Em Oftalmologia, legou-nos uma preciosidade originalíssima, o método para medição de desvios combinados horizontais e verticais, por meio de um único prisma, dando-lhe a inclinação correta pelo uso de vidros de Maddox. Isso inicialmente, pois sua criatividade simplificadora logo o conduzia a apresentar (precisamente na aludida reunião de Punta del Este, 1992) como seus instrumentos técnicos (que poderiam ser preparados até nas barrancas de qualquer rio), a improvisação de ranhuras paralelas numa lâmina plástica transparente (como a de uma caixinha de fita "cassete") e um filtro vermelho (de celofane). Era de se invejar!

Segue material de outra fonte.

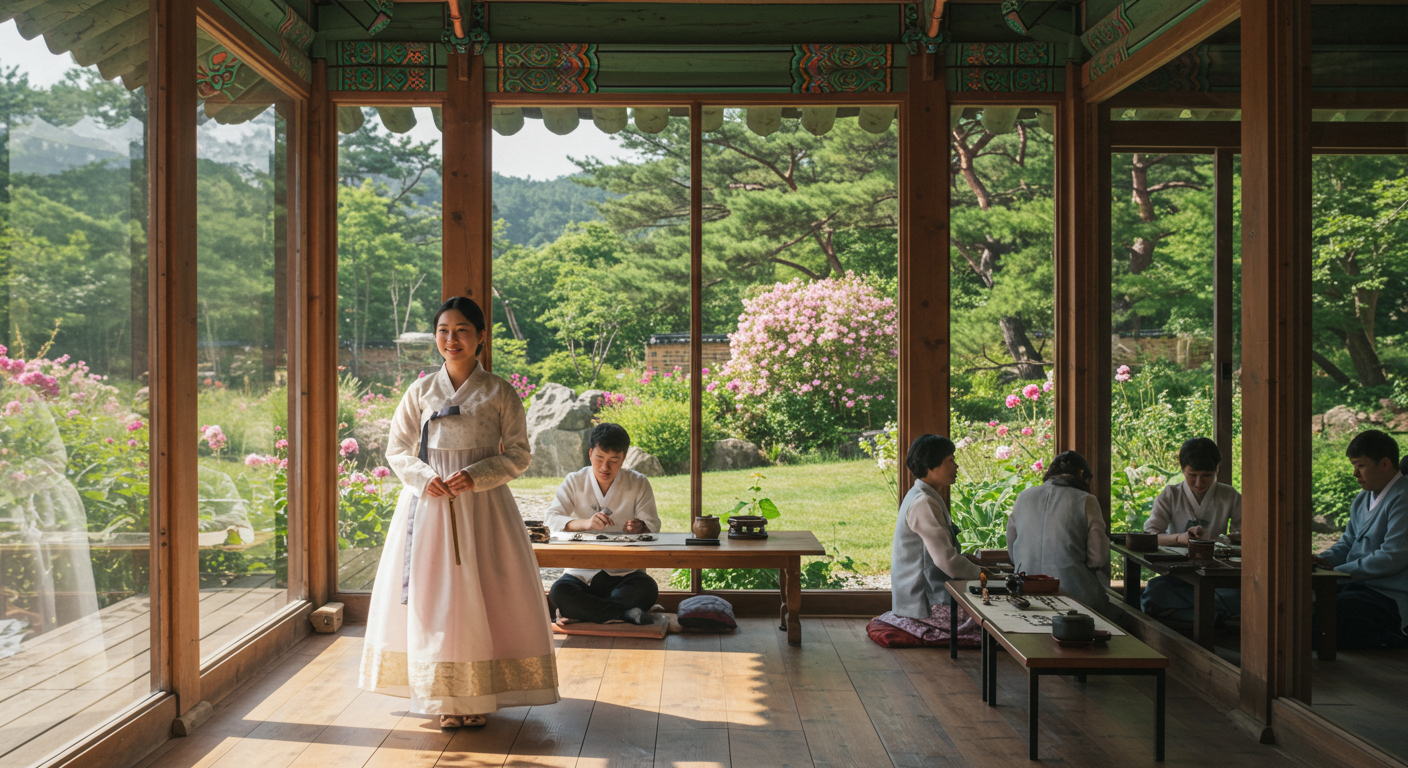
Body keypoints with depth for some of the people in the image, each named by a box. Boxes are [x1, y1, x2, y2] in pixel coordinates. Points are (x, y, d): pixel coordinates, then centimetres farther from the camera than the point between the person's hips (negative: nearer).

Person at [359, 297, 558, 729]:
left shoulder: (499, 393, 1)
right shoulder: (421, 391, 7)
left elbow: (517, 456, 1)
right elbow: (397, 450, 10)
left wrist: (475, 475, -14)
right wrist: (424, 478, -9)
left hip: (482, 504, -2)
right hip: (428, 503, 2)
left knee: (482, 594, -2)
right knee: (430, 594, 1)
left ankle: (478, 695, 10)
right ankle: (444, 695, 13)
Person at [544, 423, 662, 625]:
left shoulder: (639, 483, 4)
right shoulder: (574, 482, 2)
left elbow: (653, 526, -2)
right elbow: (551, 519, -11)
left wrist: (641, 527, -28)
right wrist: (586, 523, -32)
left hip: (624, 572, 0)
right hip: (582, 571, 0)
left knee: (648, 588, -33)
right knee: (558, 591, -33)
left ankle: (582, 611, -23)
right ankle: (625, 613, -29)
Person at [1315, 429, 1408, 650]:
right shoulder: (1362, 499, 18)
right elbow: (1348, 543, 23)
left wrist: (1338, 571, -17)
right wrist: (1323, 560, 1)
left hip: (1389, 598, -10)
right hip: (1357, 585, 10)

Nascido no dia de São Pedro em São Paulo e aí criado, formou-se pela Faculdade de Medicina da Universidade de São Paulo em 1948, mas antes de Rubem Cunha, com o qual compunha um par de pares (com as esposas) inseparável. Com a doença do amigo, também se afastou perceptivelmente de reuniões e congressos, privando-nos de sua alegria. É possível que não nos quisesse mostrar sua dor, certamente reavivando a da perda de seu filho Alberto, em trágico acidente (1973) de cuja lembrança e saudade se esvaia o sorriso e a fortaleza de seu ânimo. Só não quis ir antes com ele se encontrar, por seus outros queridos filhos Marcelo e Carmem Dulce e pela Dulce amada, por quem pretendia abdicar de sua clínica e cidade, mudando-se à dela, São Manuel, de onde a tirara. E só para lhe ofertar, na velhice, o aconchego de suas irmãs e famílias que haviam lá ficado. Tudo já planejado, não deu tempo. Mas era de se invejar.
Adeus Tanganelli, querido amigo
Carlos R. Souza-Dias
Morreu o Tanganelli, esse tão querido amigo de todos nós. É difícil aceitar que não mais gozaremos da alegria da sua companhia.

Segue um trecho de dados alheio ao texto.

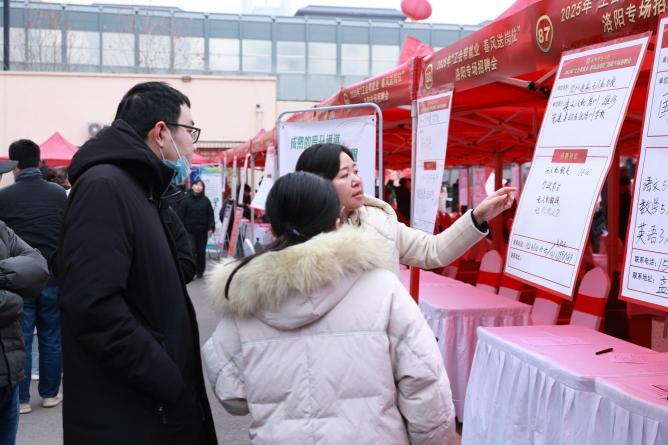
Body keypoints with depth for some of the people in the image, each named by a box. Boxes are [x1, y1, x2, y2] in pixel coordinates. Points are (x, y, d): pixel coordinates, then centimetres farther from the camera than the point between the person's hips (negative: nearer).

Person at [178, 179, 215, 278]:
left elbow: (210, 215, 3)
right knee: (191, 251, -8)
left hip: (202, 231, 2)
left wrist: (211, 227, -6)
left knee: (201, 251, 7)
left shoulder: (206, 200, 4)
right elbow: (181, 215, 0)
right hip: (189, 230, -2)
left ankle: (200, 271, 20)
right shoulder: (186, 200, -1)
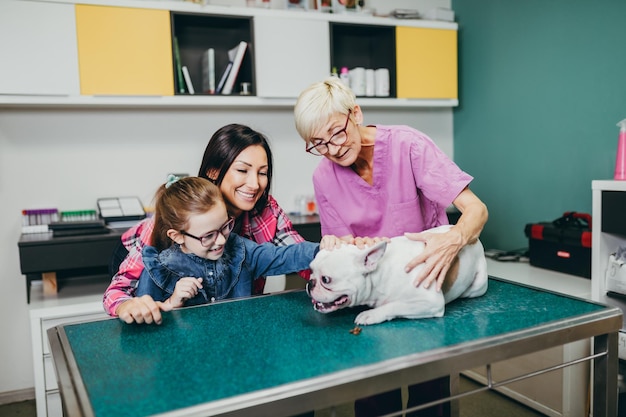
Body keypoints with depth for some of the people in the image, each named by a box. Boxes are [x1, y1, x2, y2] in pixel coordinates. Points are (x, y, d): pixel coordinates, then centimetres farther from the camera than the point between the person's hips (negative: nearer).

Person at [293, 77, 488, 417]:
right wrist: (356, 249, -24)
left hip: (429, 276, -2)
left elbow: (476, 209, -21)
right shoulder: (323, 176, -7)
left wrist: (453, 239, -42)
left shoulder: (406, 145, -18)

Poucas pessoas conheci com tanto amor à vida. O Tanga gostava de tudo o que fazia, tudo fazia com amor e entusiasmo. Mas não era egocêntrico; possuía a rara qualidade de apreciar e elogiar carinhosamente as qualidades dos colegas.
As agruras da vida desmancharam o famoso "par de vasos". Quem freqüentou as reuniões do CBE há alguns anos, teve a grata satisfação de gozar da companhia da dupla Tanganelli Ruben Cunha, sempre juntos e sempre enfeitando as nossas jornadas. O Rubão, por motivo de saúde, já não o acompanhava há alguns anos.
O Tanganelli possuía aguçada capacidade de percepção dos detalhes da estrabismologia, mas era modesto, não publicava. Deixou como contribuição à especialidade esse método tão inteligente e útil para a determinação do valor e do eixo do prisma a ser prescrito para pacientes com diplopia, hoje adotado universalmente. Mas, como sempre, não o publicou; publicou-o o Dr. Arthur Jampolsky, um dos seus grandes amigos. Sinto um prazer imenso agora, quando vejo que divulguei o seu método, com grande destaque, no livro de estrabismo que publiquei, junto com Julio Prieto-Díaz, nos Estados Unidos e no Brasil, e que pude dar-lhe essa alegria enquanto ainda vivia.
Adeus Tanga, descanse em paz, na companhia do seu dileto filho, por quem tanto chorou, sabendo que a sua lembrança estará sempre presente na memória dos que tiveram o privilégio de ser seus amigos.